Medan, IDN Times - Sebanyak 2.271 Pegawai Pemerintah dengan Perjanjian Kerja (PPPK) tahun 2023 di Lingkungan Pemerintah Provinsi (Pemprov) Sumatera Utara (Sumut) menerima Surat Keputusan Pengangkatan dan melakukan Penandatanganan Perjanjian Kerja PPPK Formasi Tahun 2023, Kamis (18/7/2024).
Penandatanganan Perjanjian Kerja tersebut disaksikan langsung oleh Staf Ahli Gubernur Sumut Bidang Hukum, Politik dan Pemerintahan Effendy Pohan bersama Kepala Badan Kepegawaian Daerah (BKD) Sumut Aprilla Haslantini dan Kepala Kanreg VI BKN Janry Simanungkalit.
1. Para PPPK diingatkan hindari suap

Effendy Pohan mengingatkan agar para PPPK yang sudah menandatangani kontrak menghindari suap. Tidak merespons pihak-pihak yang meminta-minta uang, dengan mengatasnamakan Pemprov Sumut.
"Kalau ada seseorang yang menghubungi bapak ibu, mengaku dari Pemprov Sumut, dan meminta-minta untuk hal-hal lain terkait dengan uang, saya tegaskan Pemprov Sumut tidak ada terkait begitu.
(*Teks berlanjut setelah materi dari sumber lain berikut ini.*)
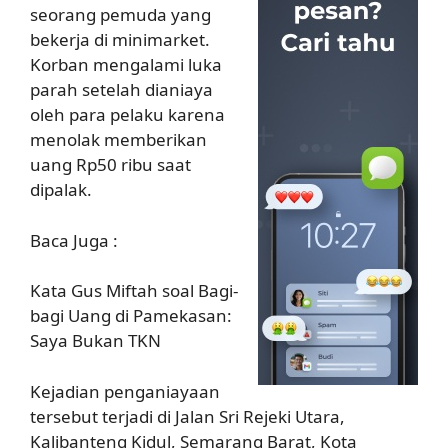
seorang pemuda yang
bekerja di minimarket.
Korban mengalami luka
parah setelah dianiaya
oleh para pelaku karena
menolak memberikan
uang Rp50 ribu saat
dipalak.
Baca Juga :
Kata Gus Miftah soal Bagi-
bagi Uang di Pamekasan:
Saya Bukan TKN
Kejadian penganiayaan
tersebut terjadi di Jalan Sri Rejeki Utara,
Kalibanteng Kidul, Semarang Barat, Kota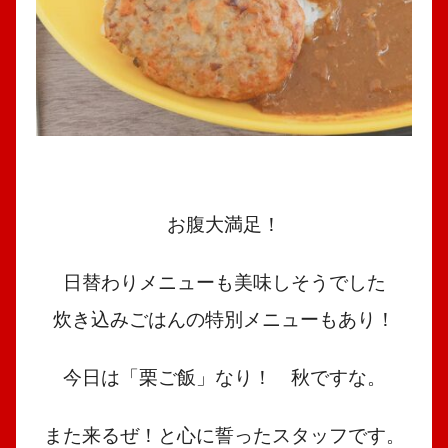
お腹大満足！
日替わりメニューも美味しそうでした
炊き込みごはんの特別メニューもあり！
今日は「栗ご飯」なり！ 秋ですな。
また来るぜ！と心に誓ったスタッフです。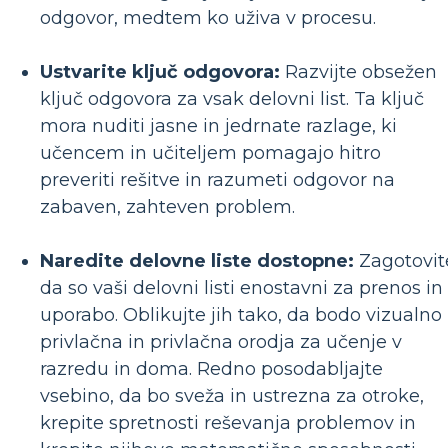
odgovor, medtem ko uživa v procesu.
Ustvarite ključ odgovora:
Razvijte obsežen
ključ odgovora za vsak delovni list. Ta ključ
mora nuditi jasne in jedrnate razlage, ki
učencem in učiteljem pomagajo hitro
preveriti rešitve in razumeti odgovor na
zabaven, zahteven problem.
Naredite delovne liste dostopne:
Zagotovit
da so vaši delovni listi enostavni za prenos in
uporabo. Oblikujte jih tako, da bodo vizualno
privlačna in privlačna orodja za učenje v
razredu in doma. Redno posodabljajte
vsebino, da bo sveža in ustrezna za otroke,
krepite spretnosti reševanja problemov in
Pemprov Sumut dan instansi yang terkait dengan ini tidak ada meminta-minta soal uang," pesan Effendy, di hadapan ribuan PPPK.
2. Jumlah pelamar PPPK di Pemprov Sumut mencapai 23.975 orang

Sementara itu, Kepala BKD Sumut Aprillia Haslantini mengatakan, pelaksanaan penerimaan PPPK dan seleksi administrasi sudah dimulai pada 20 September sampai 11 Oktober 2023. Jumlah pelamar PPPK di lingkungan Pemprov Sumut sebanyak 23.975 orang. Formasi ini terdiri dari tenaga guru 10.155 orang, tenaga kesehatan 1.307 orang, tenaga teknis lainnya 12.513 orang.
PPPK di lingkungan Pemprov Sumut yang akan menerima SK sebanyak 2.271 orang, terdiri dari tenaga guru sebanyak 1.997 orang, tenaga kesehatan sebanyak 185 orang, dan tenaga teknis sebanyak 89 orang.
"Saya berharap kepada PPPK yang akan menerima surat keputusan dan perjanjian kerja agar benar-benar mengerahkan segenap kemampuan dalam pelaksanaan pengabdian sesuai bidang tugas yang diberikan. Tunjukkanlah integritas bahwa saudara memang layak sebagai PPPK," ujarnya.
3. Penerimaan PPPK di Sumut menuai masalah

Perekrutan PPPK di Sumut menuai masalah. Di Kabupaten Mandailingnatal, dugaan suap perekrutan PPPK membuat Ketua DPRD kabupaten itu, Erwin Efendi Lubis menjadi tersangka. Selain enam orang yang sudah ditetapkan tersangka terlebih dahulu.
Dugaan serupa juga terjadi di Kabupaten Langkat. Lebih dari 100 calon PPPK untuk guru sampai membawa kasus ini ke meja hijau.